Among the lines below, copy exactly those from the one with "is an image" through the one with "analysis of squamous", counting both ends.

** Exercise materials follows **

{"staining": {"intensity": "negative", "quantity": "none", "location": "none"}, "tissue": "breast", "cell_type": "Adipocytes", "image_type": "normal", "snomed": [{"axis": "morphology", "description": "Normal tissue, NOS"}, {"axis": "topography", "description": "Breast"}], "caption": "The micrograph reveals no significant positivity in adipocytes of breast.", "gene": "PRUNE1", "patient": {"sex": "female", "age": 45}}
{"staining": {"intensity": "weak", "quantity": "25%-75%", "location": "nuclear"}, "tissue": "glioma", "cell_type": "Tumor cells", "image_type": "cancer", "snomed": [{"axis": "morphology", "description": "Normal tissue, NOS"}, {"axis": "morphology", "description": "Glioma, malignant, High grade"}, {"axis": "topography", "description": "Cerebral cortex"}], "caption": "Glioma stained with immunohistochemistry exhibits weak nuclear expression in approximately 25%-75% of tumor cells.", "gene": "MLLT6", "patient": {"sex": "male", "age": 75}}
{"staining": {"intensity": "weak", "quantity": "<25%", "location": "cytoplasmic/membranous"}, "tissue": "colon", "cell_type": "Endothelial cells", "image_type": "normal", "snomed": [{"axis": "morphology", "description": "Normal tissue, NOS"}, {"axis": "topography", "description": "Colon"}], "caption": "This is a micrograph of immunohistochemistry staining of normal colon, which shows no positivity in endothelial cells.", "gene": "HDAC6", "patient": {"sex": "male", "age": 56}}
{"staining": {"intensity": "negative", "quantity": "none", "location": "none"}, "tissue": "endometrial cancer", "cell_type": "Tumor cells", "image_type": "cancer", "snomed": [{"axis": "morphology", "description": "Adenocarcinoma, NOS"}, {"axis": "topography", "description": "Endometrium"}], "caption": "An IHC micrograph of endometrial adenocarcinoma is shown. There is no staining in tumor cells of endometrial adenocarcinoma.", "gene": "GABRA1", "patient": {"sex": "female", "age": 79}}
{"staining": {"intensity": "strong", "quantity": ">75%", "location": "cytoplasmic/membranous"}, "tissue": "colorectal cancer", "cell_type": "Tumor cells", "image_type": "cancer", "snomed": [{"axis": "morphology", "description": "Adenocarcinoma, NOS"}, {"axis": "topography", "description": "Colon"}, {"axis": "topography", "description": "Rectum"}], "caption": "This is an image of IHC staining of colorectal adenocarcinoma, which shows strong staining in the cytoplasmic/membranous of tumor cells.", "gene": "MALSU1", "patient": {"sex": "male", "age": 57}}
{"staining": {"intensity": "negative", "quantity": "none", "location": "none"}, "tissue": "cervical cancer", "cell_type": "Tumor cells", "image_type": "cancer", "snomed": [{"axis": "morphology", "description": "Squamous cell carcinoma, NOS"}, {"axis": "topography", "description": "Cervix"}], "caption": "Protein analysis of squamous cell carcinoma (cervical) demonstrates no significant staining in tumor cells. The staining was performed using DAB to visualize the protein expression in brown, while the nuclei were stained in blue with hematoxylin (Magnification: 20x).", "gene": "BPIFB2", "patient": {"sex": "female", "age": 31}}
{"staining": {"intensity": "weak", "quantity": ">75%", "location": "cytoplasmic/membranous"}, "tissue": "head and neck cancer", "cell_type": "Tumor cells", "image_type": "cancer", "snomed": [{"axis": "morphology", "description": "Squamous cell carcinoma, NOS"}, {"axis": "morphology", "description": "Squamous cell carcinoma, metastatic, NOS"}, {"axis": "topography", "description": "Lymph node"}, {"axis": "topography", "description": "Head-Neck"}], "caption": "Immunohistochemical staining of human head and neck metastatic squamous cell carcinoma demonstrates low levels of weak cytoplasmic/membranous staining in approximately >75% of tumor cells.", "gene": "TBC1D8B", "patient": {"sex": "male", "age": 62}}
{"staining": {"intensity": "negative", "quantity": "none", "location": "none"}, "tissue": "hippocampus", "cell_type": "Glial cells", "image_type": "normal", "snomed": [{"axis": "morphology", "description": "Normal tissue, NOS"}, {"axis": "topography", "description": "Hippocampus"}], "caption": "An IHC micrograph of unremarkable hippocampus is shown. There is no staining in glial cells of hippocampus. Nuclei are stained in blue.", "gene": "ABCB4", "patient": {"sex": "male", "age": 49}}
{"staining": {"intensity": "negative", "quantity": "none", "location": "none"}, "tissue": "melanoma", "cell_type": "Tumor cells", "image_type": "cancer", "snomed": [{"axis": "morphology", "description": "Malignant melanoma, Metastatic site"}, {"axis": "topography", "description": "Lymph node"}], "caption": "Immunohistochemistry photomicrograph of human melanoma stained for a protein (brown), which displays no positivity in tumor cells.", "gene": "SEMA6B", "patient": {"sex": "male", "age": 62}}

** End of Exercise materials **

**Problem solution**
{"staining": {"intensity": "strong", "quantity": ">75%", "location": "cytoplasmic/membranous"}, "tissue": "colorectal cancer", "cell_type": "Tumor cells", "image_type": "cancer", "snomed": [{"axis": "morphology", "description": "Adenocarcinoma, NOS"}, {"axis": "topography", "description": "Colon"}, {"axis": "topography", "description": "Rectum"}], "caption": "This is an image of IHC staining of colorectal adenocarcinoma, which shows strong staining in the cytoplasmic/membranous of tumor cells.", "gene": "MALSU1", "patient": {"sex": "male", "age": 57}}
{"staining": {"intensity": "negative", "quantity": "none", "location": "none"}, "tissue": "cervical cancer", "cell_type": "Tumor cells", "image_type": "cancer", "snomed": [{"axis": "morphology", "description": "Squamous cell carcinoma, NOS"}, {"axis": "topography", "description": "Cervix"}], "caption": "Protein analysis of squamous cell carcinoma (cervical) demonstrates no significant staining in tumor cells. The staining was performed using DAB to visualize the protein expression in brown, while the nuclei were stained in blue with hematoxylin (Magnification: 20x).", "gene": "BPIFB2", "patient": {"sex": "female", "age": 31}}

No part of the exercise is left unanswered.